Merck Research Laboratories, Department of Molecular Pharmacology, Oss, The Netherlands.
BMC Bioinformatics. 2011 Apr 12;12:94. doi: 10.1186/1471-2105-12-94.
Designing maximally selective ligands that act on individual targets is the dominant paradigm in drug discovery. Poor selectivity can underlie toxicity and side effects in the clinic, and for this reason compound selectivity is increasingly monitored from very early on in the drug discovery process. To make sense of large amounts of profiling data, and to determine when a compound is sufficiently selective, there is a need for a proper quantitative measure of selectivity.
Here we propose a new theoretical entropy score that can be calculated from a set of IC(50) data. In contrast to previous measures such as the 'selectivity score', Gini score, or partition index, the entropy score is non-arbitary, fully exploits IC(50) data, and is not dependent on a reference enzyme. In addition, the entropy score gives the most robust values with data from different sources, because it is less sensitive to errors. We apply the new score to kinase and nuclear receptor profiling data, and to high-throughput screening data. In addition, through analyzing profiles of clinical compounds, we show quantitatively that a more selective kinase inhibitor is not necessarily more drug-like.

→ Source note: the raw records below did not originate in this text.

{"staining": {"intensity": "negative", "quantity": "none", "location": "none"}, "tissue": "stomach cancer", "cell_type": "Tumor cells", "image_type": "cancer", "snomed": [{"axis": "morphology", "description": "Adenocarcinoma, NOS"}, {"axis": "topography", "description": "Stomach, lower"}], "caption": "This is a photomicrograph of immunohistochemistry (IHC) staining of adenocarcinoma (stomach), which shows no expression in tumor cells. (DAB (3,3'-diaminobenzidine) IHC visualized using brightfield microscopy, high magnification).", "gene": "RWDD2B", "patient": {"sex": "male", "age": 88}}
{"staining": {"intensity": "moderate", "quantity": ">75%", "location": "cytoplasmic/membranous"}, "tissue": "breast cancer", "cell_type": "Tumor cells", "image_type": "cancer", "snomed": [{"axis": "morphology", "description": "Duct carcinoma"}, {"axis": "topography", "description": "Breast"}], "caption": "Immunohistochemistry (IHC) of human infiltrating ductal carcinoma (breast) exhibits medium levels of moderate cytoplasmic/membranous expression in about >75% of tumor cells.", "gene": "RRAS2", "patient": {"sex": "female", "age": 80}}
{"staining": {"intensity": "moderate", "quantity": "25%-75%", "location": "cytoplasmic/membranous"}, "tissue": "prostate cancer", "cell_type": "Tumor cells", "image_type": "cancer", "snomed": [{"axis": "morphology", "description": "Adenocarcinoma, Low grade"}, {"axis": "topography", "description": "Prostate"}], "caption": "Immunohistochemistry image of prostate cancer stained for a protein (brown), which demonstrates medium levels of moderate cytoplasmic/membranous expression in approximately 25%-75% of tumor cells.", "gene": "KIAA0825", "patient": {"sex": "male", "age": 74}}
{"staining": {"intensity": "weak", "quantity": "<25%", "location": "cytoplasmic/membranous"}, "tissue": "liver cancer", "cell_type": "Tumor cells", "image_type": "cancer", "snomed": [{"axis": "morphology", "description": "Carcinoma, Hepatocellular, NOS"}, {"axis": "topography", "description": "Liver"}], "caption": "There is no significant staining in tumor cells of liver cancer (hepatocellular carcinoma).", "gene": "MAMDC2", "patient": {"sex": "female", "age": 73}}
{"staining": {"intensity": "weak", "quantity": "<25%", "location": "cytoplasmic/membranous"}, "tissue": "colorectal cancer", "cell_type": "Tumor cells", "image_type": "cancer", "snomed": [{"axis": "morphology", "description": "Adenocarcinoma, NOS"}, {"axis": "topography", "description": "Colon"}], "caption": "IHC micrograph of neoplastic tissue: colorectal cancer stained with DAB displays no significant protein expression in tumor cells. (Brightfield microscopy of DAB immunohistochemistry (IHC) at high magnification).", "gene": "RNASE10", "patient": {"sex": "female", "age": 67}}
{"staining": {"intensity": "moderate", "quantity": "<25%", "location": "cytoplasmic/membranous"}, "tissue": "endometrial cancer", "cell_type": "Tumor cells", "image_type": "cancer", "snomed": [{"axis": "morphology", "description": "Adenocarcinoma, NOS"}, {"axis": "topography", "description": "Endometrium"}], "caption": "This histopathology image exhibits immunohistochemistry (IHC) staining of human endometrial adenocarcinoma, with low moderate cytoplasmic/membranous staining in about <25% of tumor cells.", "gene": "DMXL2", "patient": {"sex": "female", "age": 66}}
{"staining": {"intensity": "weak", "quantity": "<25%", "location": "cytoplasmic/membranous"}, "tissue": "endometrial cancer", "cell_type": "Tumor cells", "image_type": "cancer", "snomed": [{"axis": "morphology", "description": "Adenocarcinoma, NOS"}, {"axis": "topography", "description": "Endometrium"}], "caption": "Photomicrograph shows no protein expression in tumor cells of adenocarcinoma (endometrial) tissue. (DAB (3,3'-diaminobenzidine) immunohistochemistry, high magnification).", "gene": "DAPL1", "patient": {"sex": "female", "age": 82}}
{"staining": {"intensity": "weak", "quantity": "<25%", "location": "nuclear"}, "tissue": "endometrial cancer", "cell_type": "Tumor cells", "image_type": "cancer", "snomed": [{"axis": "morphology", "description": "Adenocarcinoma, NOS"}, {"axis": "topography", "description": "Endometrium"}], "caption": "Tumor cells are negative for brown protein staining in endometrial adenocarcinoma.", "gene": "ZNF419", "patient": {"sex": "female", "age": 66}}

For quantifying selectivity from panel profiling, a theoretical entropy score is the best method. It is valuable for studying the molecular mechanisms of selectivity, and to steer compound progression in drug discovery programs.
设计针对单个靶点的最大选择性配体是药物发现的主要范例。选择性差可能导致临床毒性和副作用,因此化合物的选择性越来越受到关注,并在药物发现过程的早期就进行监测。为了理解大量的分析数据,并确定化合物的选择性是否足够,需要有一种适当的定量选择性测量方法。
在这里,我们提出了一种新的理论熵评分,可以从一组 IC50 数据中计算得出。与以前的测量方法(如选择性评分、基尼评分或分区指数)不同,熵评分是不随意的,充分利用了 IC50 数据,并且不依赖于参考酶。此外,由于对误差的敏感性较低,熵评分在来自不同来源的数据中给出了最稳健的值。我们将新评分应用于激酶和核受体分析数据以及高通量筛选数据。此外,通过分析临床化合物的谱,我们定量地表明,更具选择性的激酶抑制剂不一定更具类药性。
对于从面板分析中定量选择性,理论熵评分是最佳方法。它对于研究选择性的分子机制以及指导药物发现计划中的化合物进展具有重要价值。